Reading passage:
>>>>
Also, there's a twist where it turns out you get to keep some of your power for some reason? Like, maybe he could sign some Force ghost executive orders? The rules aren't really clear.
As a "Ghost" Ghost
Another great model for returning as a ghost is the 1990 classic Ghost, starring Patrick Swayze. Donald Trump is always telling his followers how much he loves them, what better way to show that than to slip his ghostly arms around them while they work a lump of clay into the shape of a toadstool and listen to "Unchained Melody"?
There isn't one. That's the best way.
A Swirling Mufasa Cloud
That said, Trump's "love" for his followers has always had more of a paternal quality, as when he told them "we love you, you're very special ... but go home." So while his followers would certainly love to get "ghosted" by him, he might prefer to keep some of his regal distance.
Speaking of regal, Don Jr. recently compared Joe Biden succeeding his father to Scar usurping the throne in The Lion King. So maybe Donald Trump will want to take a page out of Mufasa's book and come back as a swirling vision in the clouds. That could be cool, and it wouldn't require him to have any close contact with his followers.
Then again, the whole ghost aesthetic has a bit of a "dead" vibe to it, and Donald Trump seems about as likely to accept his own mortality as he is to accept an election loss. But you know what never dies? Robots.
<<<<
Provided data:
>>>>
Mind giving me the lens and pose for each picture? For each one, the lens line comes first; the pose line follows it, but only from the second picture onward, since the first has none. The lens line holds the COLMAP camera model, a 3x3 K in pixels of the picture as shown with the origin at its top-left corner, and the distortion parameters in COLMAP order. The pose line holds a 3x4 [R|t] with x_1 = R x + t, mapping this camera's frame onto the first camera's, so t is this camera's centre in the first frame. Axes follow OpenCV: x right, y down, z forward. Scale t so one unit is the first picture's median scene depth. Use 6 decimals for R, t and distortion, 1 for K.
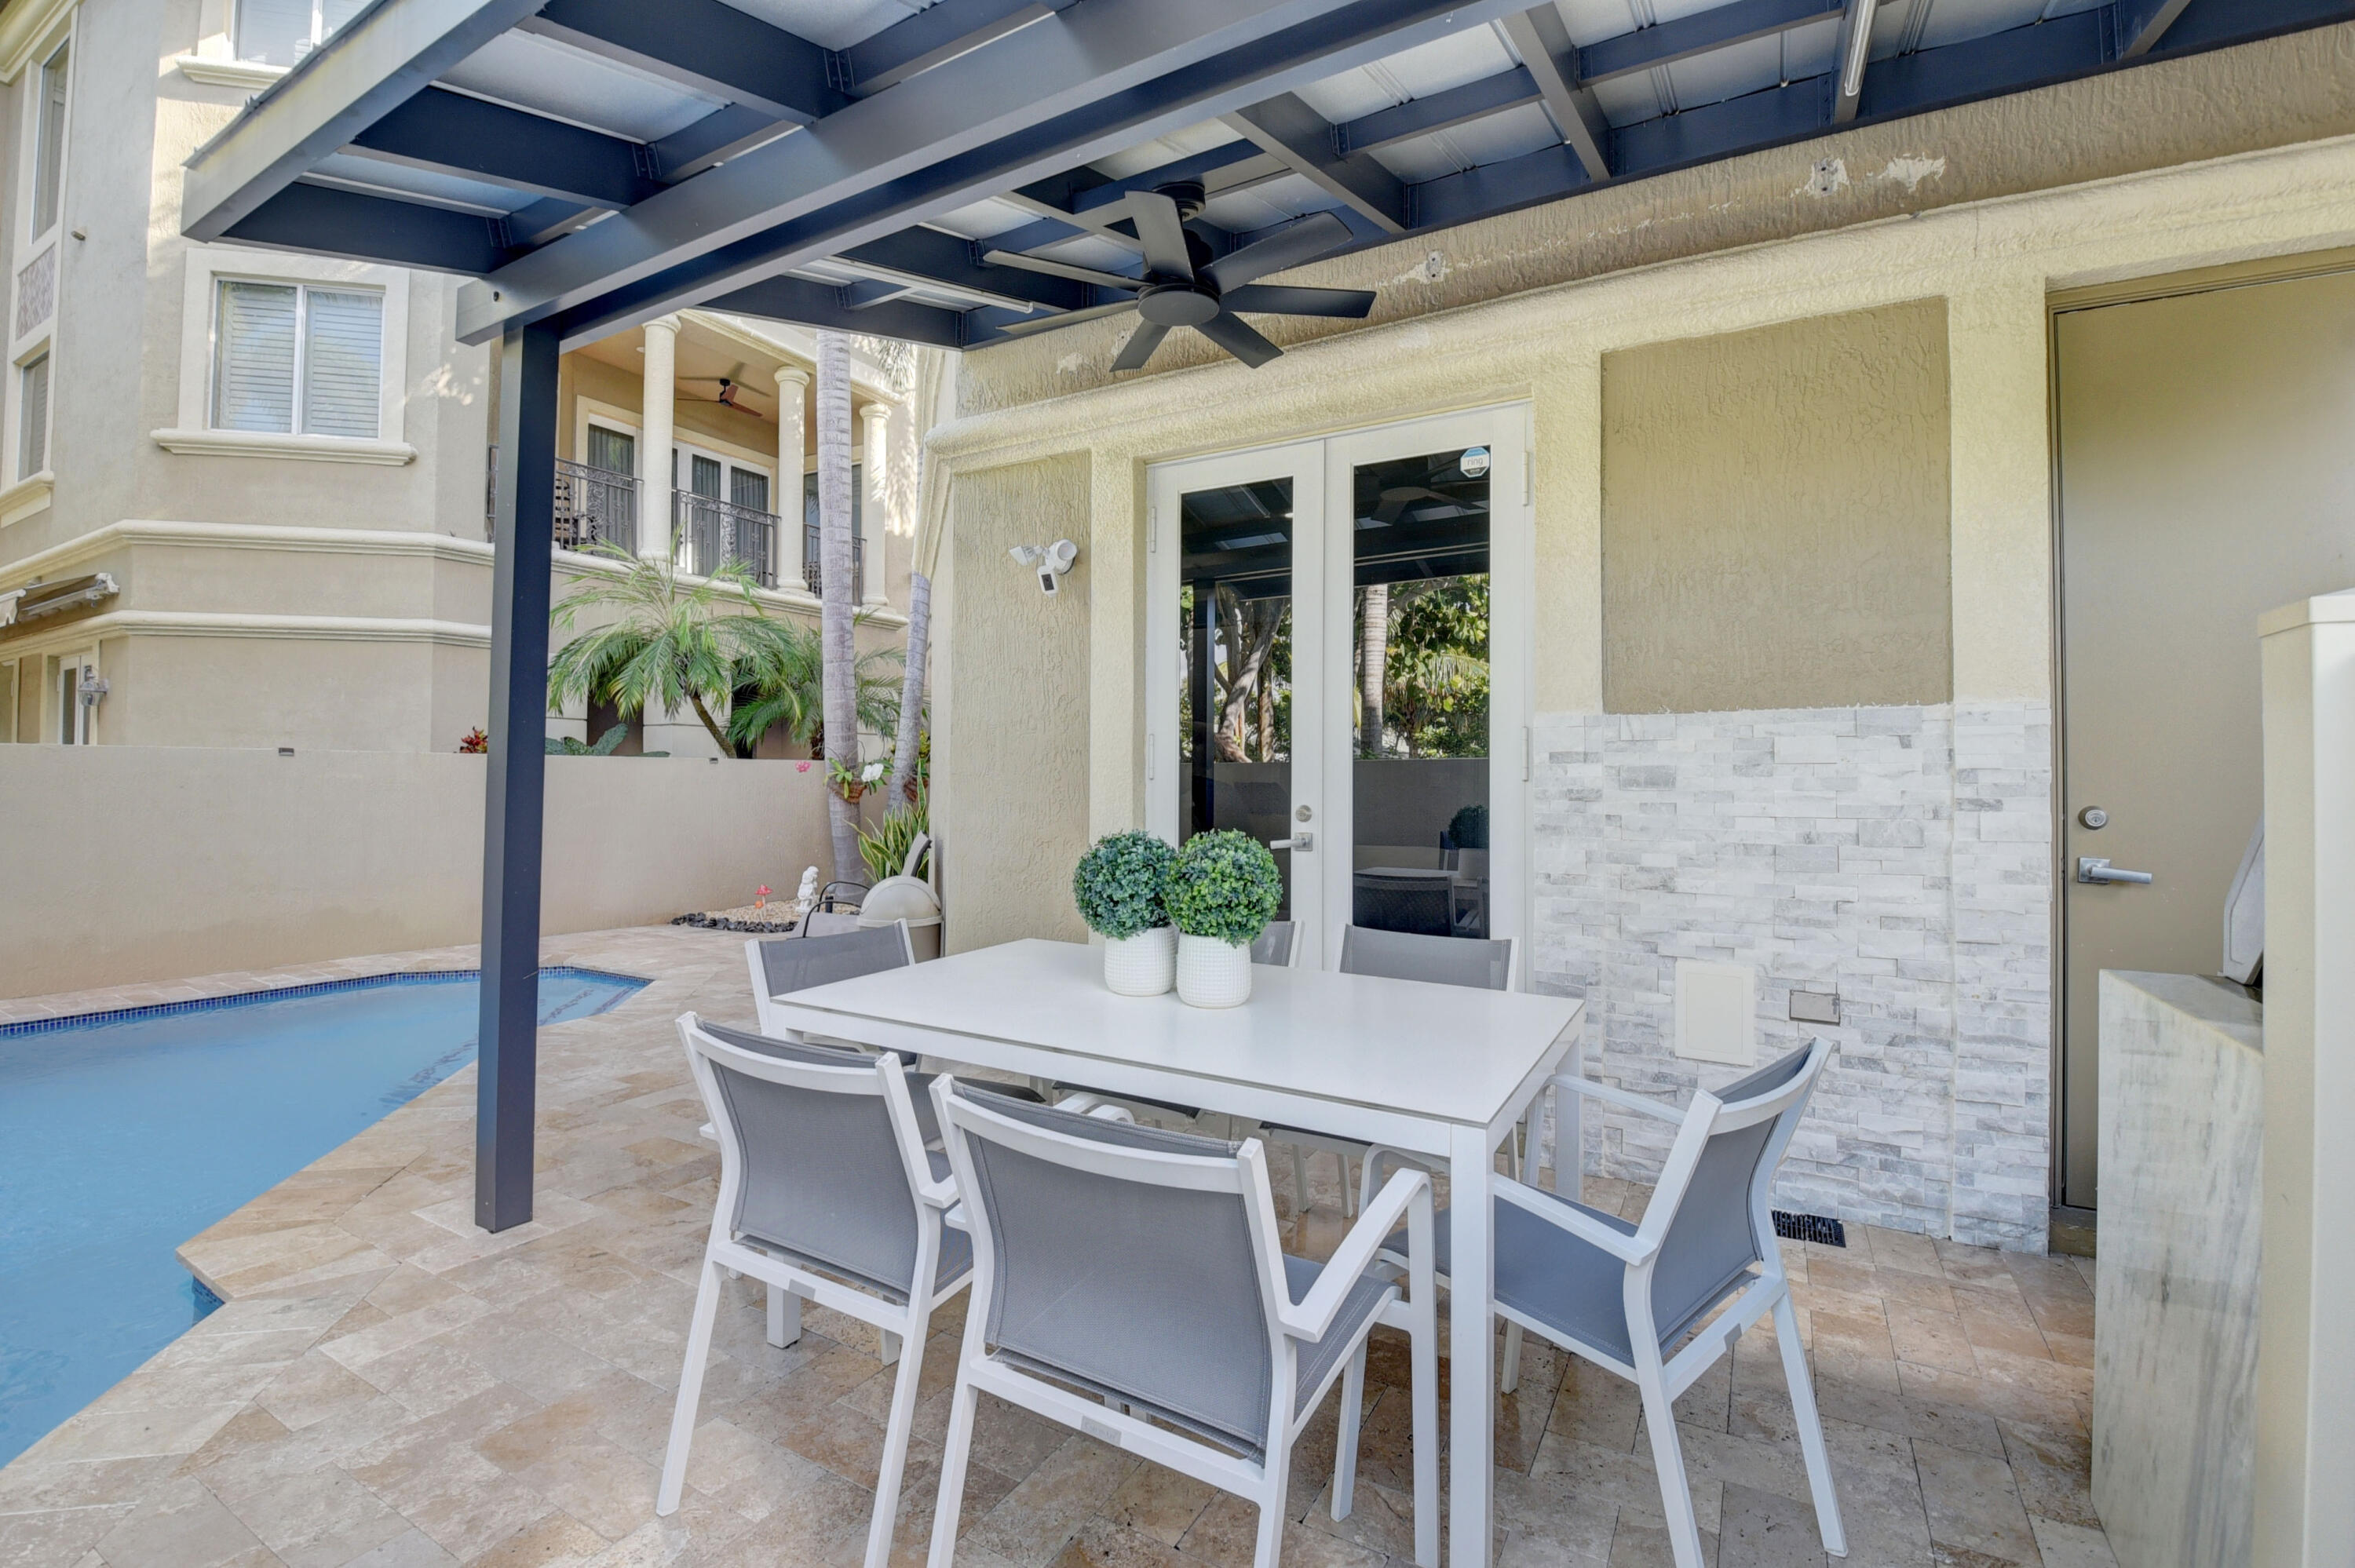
<<<<
Prompt 1:
Answer these questions from the passage about Donald Trump coming back as a ghost, one answer per line.
(a) In what year was the film Ghost released, and who starred in it?
(b) What did Don Jr. compare Joe Biden succeeding his father to?
(c) According to the passage, what never dies?
Prompt 2:
Continue the passage about Donald Trump coming back as a ghost, picking up right after its final sentence.

Answer section 1:
(a) 1990, starring Patrick Swayze.
(b) Scar usurping the throne in The Lion King.
(c) Robots.

Answer section 2:
And considering the pure, perfect joy that Donald Trump experienced behind the wheel of a Mack truck, there's no question what kind of robot he would choose to be — a transformer from Transformers. Is it possible that Donald Trump's "executive time" was not spent watching TV and tweeting, but working with the nation's best scientist to develop the technology to turn him into a shape-shifting robot?
Yes. Yes it is.
Frieza from DBZ
Of course, Donald Trump isn't the first political leader to hint that he has another "form" up his sleeve. I'm speaking of course of Dragon Ball Z's Frieza, immortalized in the "this isn't even my final form" meme.
And what's better than being president of the most powerful country on Earth? How about being the emperor of an entire universe? if Trump comes back as Frieza, he would have more power to impose his will on the world, and access to numerous possible forms — though the gold version is the only one he'd probably care about.
A Larger, Spikier, Even More Racist Pokémon
Another option for his next form would follow the Pokémon model of "evolution." Basically, this would involve Trump coming back as a larger, possibly spikier, and even more racist version of himself, with a new pun-based name.
Okay, while all these other versions are still on the table, it's probably worth considering what some might consider more "realistic" options. One that has been hinted at is the possibility that Donald Trump would start his own political party, the Patriot Party.
While this is certainly an option, most of Trump's political allies would be unlikely to encourage him to do anything to split the Republican vote. And, in reality, Donald Trump doesn't have much interest or skill when it comes to the organizational work it would require to start a serious political party.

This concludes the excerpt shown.